▸ TASK GOAL: Repeat each entry exactly and drop the pictures.

Saved entries:
╔══
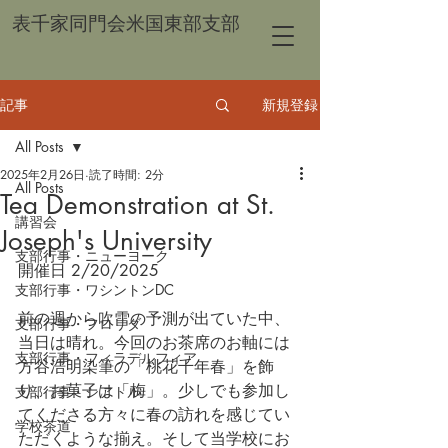
表千家同門会米国東部支部
記事
新規登録
All Posts
2025年2月26日
読了時間: 2分
All Posts
Tea Demonstration at St.
講習会
Joseph's University
支部行事・ニューヨーク
開催日 2/20/2025 
支部行事・ワシントンDC
前の週から吹雪の予測が出ていた中、
支部行事・フロリダ
当日は晴れ。今回のお茶席のお軸には
支部行事・フィラデルフィア
方谷浩明染筆の「桃花千年春」を飾
り、お菓子は「梅」。少しでも参加し
支部行事・シアトル
てくださる方々に春の訪れを感じてい
学校茶道
ただくような揃え。そして当学校にお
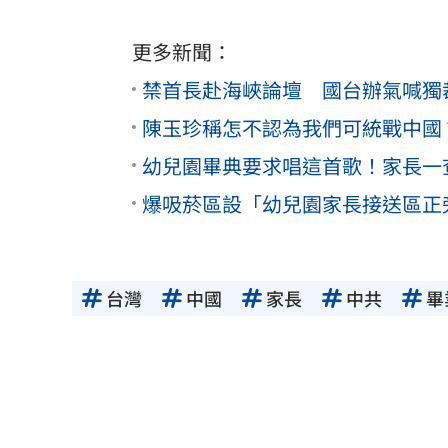
更多新聞：
禁首長赴海峽論壇 國台辦氣喊獨
陳玉珍稱怎不認為我們可統戰中國
幼兒園畢典要求唱這首歌！家長一
爆吸菸區設「幼兒園家長接送區正
台灣
中國
家長
中共
畢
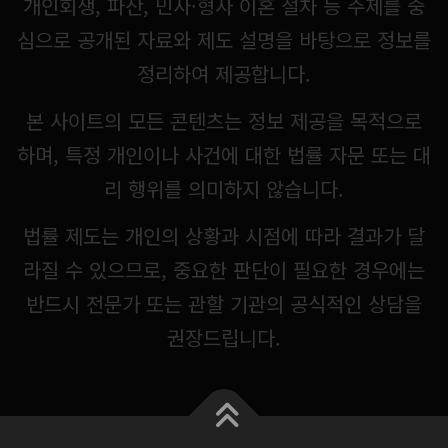
개인회생, 파산, 민사·형사 이혼 절차 등 주제를 중
심으로 공개된 자료와 제도 설명을 바탕으로 정보를
정리하여 제공합니다.
본 사이트의 모든 콘텐츠는 정보 제공을 목적으로
하며, 특정 개인이나 사건에 대한 법률 자문 또는 대
리 행위를 의미하지 않습니다.
법률 제도는 개인의 상황과 시점에 따라 결과가 달
라질 수 있으므로, 중요한 판단이 필요한 경우에는
반드시 전문가 또는 관할 기관의 공식적인 상담을
권장드립니다.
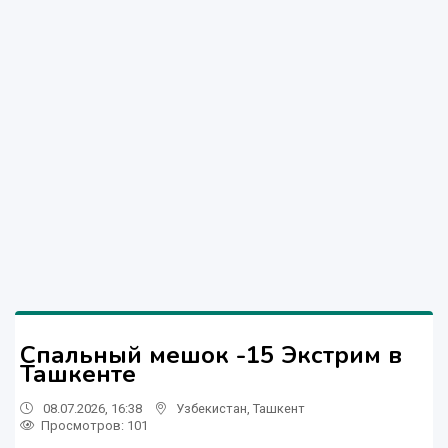
Спальный мешок -15 Экстрим в
Ташкенте
08.07.2026, 16:38
Узбекистан
,
Ташкент
Просмотров: 101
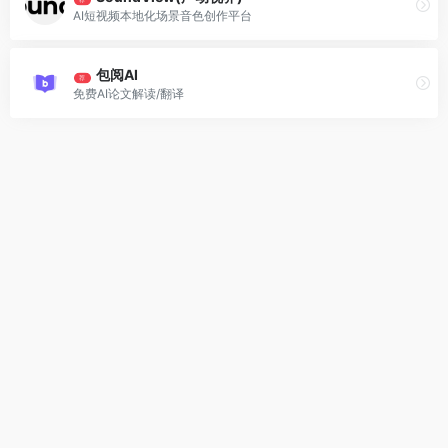
AI短视频本地化场景音色创作平台
包阅AI
荐
免费AI论文解读/翻译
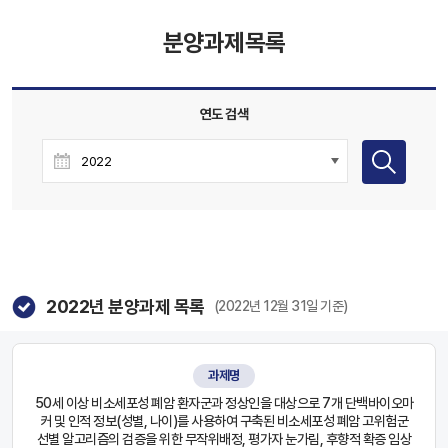
분양과제목록
연도 검색
2022
년 분양과제 목록
(2022년 12월 31일 기준)
과제명
50세 이상 비소세포성 폐암 환자군과 정상인을 대상으로 7개 단백바이오마
커 및 인적 정보(성별, 나이)를 사용하여 구축된 비소세포성 폐암 고위험군
선별 알고리즘의 검증을 위한 무작위배정, 평가자 눈가림, 후향적 확증 임상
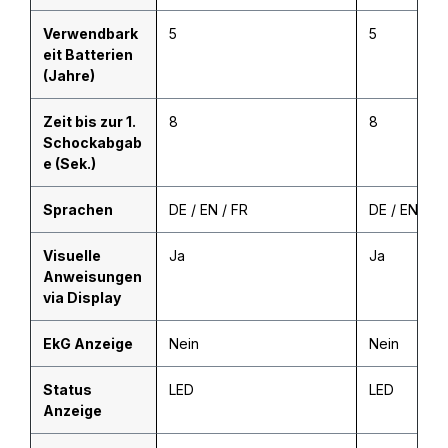
Verwendbark
5
5
eit Batterien
(Jahre)
Zeit bis zur 1.
8
8
Schockabgab
e (Sek.)
Sprachen
DE / EN / FR
DE / EN / FR
Visuelle
Ja
Ja
Anweisungen
via Display
EkG Anzeige
Nein
Nein
Status
LED
LED
Anzeige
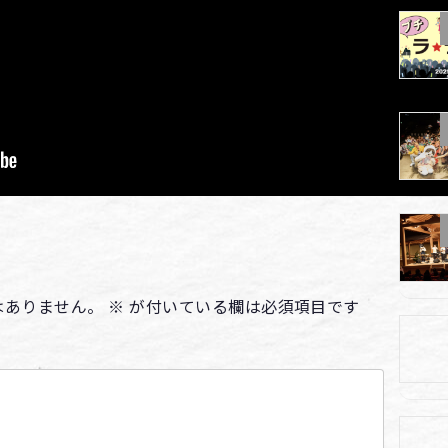
はありません。
※
が付いている欄は必須項目です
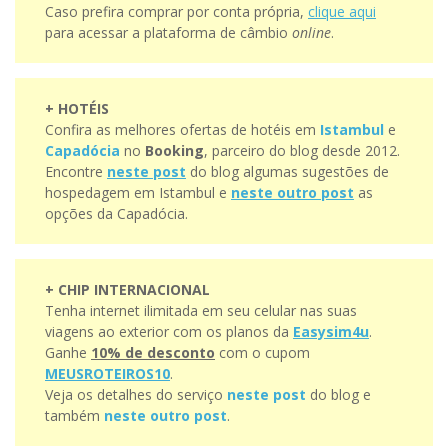
Caso prefira comprar por conta própria,
clique aqui
para acessar a plataforma de câmbio
online
.
+ HOTÉIS
Confira as melhores ofertas de hotéis em
Istambul
e
Capadócia
no
Booking
, parceiro do blog desde 2012.
Encontre
neste post
do blog algumas sugestões de
hospedagem em Istambul e
neste outro post
as
opções da Capadócia.
+ CHIP INTERNACIONAL
Tenha internet ilimitada em seu celular nas suas
viagens ao exterior com os planos da
Easysim4u
.
Ganhe
10% de desconto
com o cupom
MEUSROTEIROS10
.
Veja os detalhes do serviço
neste post
do blog e
também
neste outro post
.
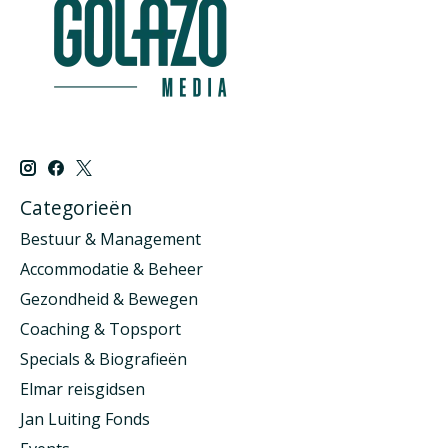
Categorieën
Bestuur & Management
Accommodatie & Beheer
Gezondheid & Bewegen
Coaching & Topsport
Specials & Biografieën
Elmar reisgidsen
Jan Luiting Fonds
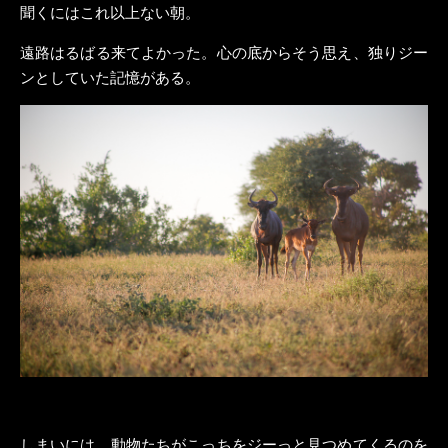
聞くにはこれ以上ない朝。
遠路はるばる来てよかった。心の底からそう思え、独りジー
ンとしていた記憶がある。
しまいには、動物たちがこっちをジーっと見つめてくるのを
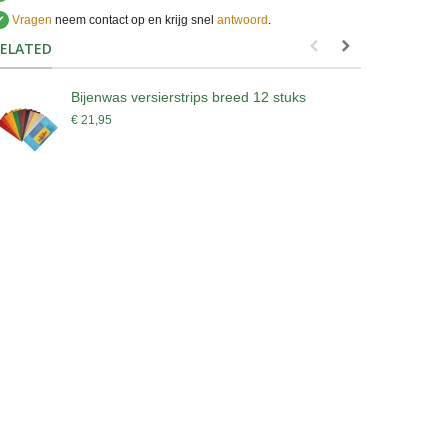
✔
Vragen
neem contact op en krijg snel
antwoord
.
.
ELATED
Bijenwas versierstrips breed 12 stuks
R
k
€ 21,95
€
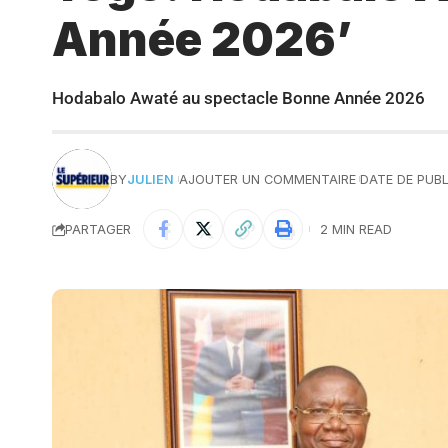
Année 2026’
Hodabalo Awaté au spectacle Bonne Année 2026
BY
JULIEN
AJOUTER UN COMMENTAIRE
DATE DE PUBL
PARTAGER
2 MIN READ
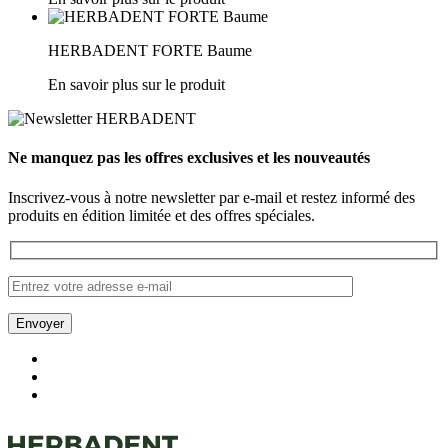
HERBADENT FORTE Baume
En savoir plus sur le produit
Ne manquez pas les offres exclusives et les nouveautés
Inscrivez-vous à notre newsletter par e-mail et restez informé des
produits en édition limitée et des offres spéciales.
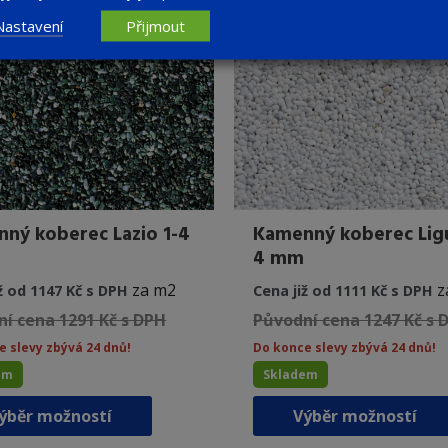
vybrat
Nastavení
Přijmout
na
stránce
produktu
ný koberec Lazio 1-4
Kamenný koberec Ligu
4 mm
za m2
z
ž od 1147 Kč s DPH
Cena již od 1111 Kč s DPH
í cena 1291 Kč s DPH
Původní cena 1247 Kč s 
e slevy zbývá 24 dnů!
Do konce slevy zbývá 24 dnů!
em
Skladem
Tento
ýběr možností
Výběr možností
produkt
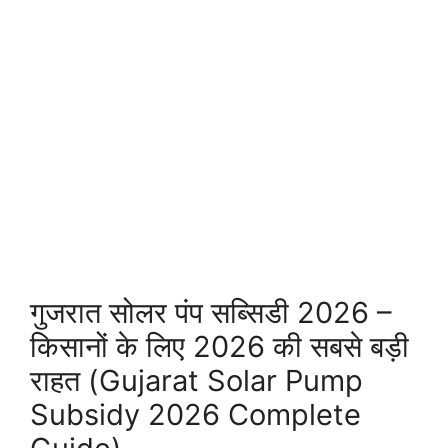
गुजरात सोलर पंप सब्सिडी 2026 –
किसानों के लिए 2026 की सबसे बड़ी
राहत (Gujarat Solar Pump
Subsidy 2026 Complete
╚══
▸ OUTPUT:
表千家同門会米国東部支部
記事
新規登録
All Posts
2025年2月26日
読了時間: 2分
All Posts
Tea Demonstration at St.
講習会
Joseph's University
支部行事・ニューヨーク
開催日 2/20/2025 
支部行事・ワシントンDC
前の週から吹雪の予測が出ていた中、
支部行事・フロリダ
当日は晴れ。今回のお茶席のお軸には
支部行事・フィラデルフィア
方谷浩明染筆の「桃花千年春」を飾
り、お菓子は「梅」。少しでも参加し
支部行事・シアトル
てくださる方々に春の訪れを感じてい
学校茶道
ただくような揃え。そして当学校にお
更多新聞：
禁首長赴海峽論壇 國台辦氣喊獨
陳玉珍稱怎不認為我們可統戰中國
幼兒園畢典要求唱這首歌！家長一
爆吸菸區設「幼兒園家長接送區正
台灣
中國
家長
中共
畢
개인회생, 파산, 민사·형사 이혼 절차 등 주제를 중
심으로 공개된 자료와 제도 설명을 바탕으로 정보를
정리하여 제공합니다.
본 사이트의 모든 콘텐츠는 정보 제공을 목적으로
하며, 특정 개인이나 사건에 대한 법률 자문 또는 대
리 행위를 의미하지 않습니다.
법률 제도는 개인의 상황과 시점에 따라 결과가 달
라질 수 있으므로, 중요한 판단이 필요한 경우에는
반드시 전문가 또는 관할 기관의 공식적인 상담을
권장드립니다.
Спальный мешок -15 Экстрим в
Ташкенте
08.07.2026, 16:38
Узбекистан
,
Ташкент
Просмотров: 101
AI短视频本地化场景音色创作平台
包阅AI
荐
免费AI论文解读/翻译
분양과제목록
연도 검색
2022
년 분양과제 목록
(2022년 12월 31일 기준)
과제명
50세 이상 비소세포성 폐암 환자군과 정상인을 대상으로 7개 단백바이오마
커 및 인적 정보(성별, 나이)를 사용하여 구축된 비소세포성 폐암 고위험군
선별 알고리즘의 검증을 위한 무작위배정, 평가자 눈가림, 후향적 확증 임상
Verwendbark
5
5
eit Batterien
(Jahre)
Zeit bis zur 1.
8
8
Schockabgab
e (Sek.)
Sprachen
DE / EN / FR
DE / EN / FR
Visuelle
Ja
Ja
Anweisungen
via Display
EkG Anzeige
Nein
Nein
Status
LED
LED
Anzeige
はありません。
※
が付いている欄は必須項目です
Caso prefira comprar por conta própria,
clique aqui
para acessar a plataforma de câmbio
online
.
+ HOTÉIS
Confira as melhores ofertas de hotéis em
Istambul
e
Capadócia
no
Booking
, parceiro do blog desde 2012.
Encontre
neste post
do blog algumas sugestões de
hospedagem em Istambul e
neste outro post
as
opções da Capadócia.
+ CHIP INTERNACIONAL
Tenha internet ilimitada em seu celular nas suas
viagens ao exterior com os planos da
Easysim4u
.
Ganhe
10% de desconto
com o cupom
MEUSROTEIROS10
.
Veja os detalhes do serviço
neste post
do blog e
também
neste outro post
.
Categorieën
Bestuur & Management
Accommodatie & Beheer
Gezondheid & Bewegen
Coaching & Topsport
Specials & Biografieën
Elmar reisgidsen
Jan Luiting Fonds
聞くにはこれ以上ない朝。
遠路はるばる来てよかった。心の底からそう思え、独りジー
ンとしていた記憶がある。
しまいには、動物たちがこっちをジーっと見つめてくるのを
✔
Vragen
neem contact op en krijg snel
antwoord
.
.
ELATED
Bijenwas versierstrips breed 12 stuks
R
k
€ 21,95
€
Année 2026’
Hodabalo Awaté au spectacle Bonne Année 2026
BY
JULIEN
AJOUTER UN COMMENTAIRE
DATE DE PUBL
PARTAGER
2 MIN READ
HERBADENT FORTE Baume
En savoir plus sur le produit
Ne manquez pas les offres exclusives et les nouveautés
Inscrivez-vous à notre newsletter par e-mail et restez informé des
produits en édition limitée et des offres spéciales.
vybrat
Nastavení
Přijmout
na
stránce
produktu
ný koberec Lazio 1-4
Kamenný koberec Ligu
4 mm
za m2
z
ž od 1147 Kč s DPH
Cena již od 1111 Kč s DPH
í cena 1291 Kč s DPH
Původní cena 1247 Kč s 
e slevy zbývá 24 dnů!
Do konce slevy zbývá 24 dnů!
em
Skladem
Tento
ýběr možností
Výběr možností
produkt
गुजरात सोलर पंप सब्सिडी 2026 –
किसानों के लिए 2026 की सबसे बड़ी
राहत (Gujarat Solar Pump
Subsidy 2026 Complete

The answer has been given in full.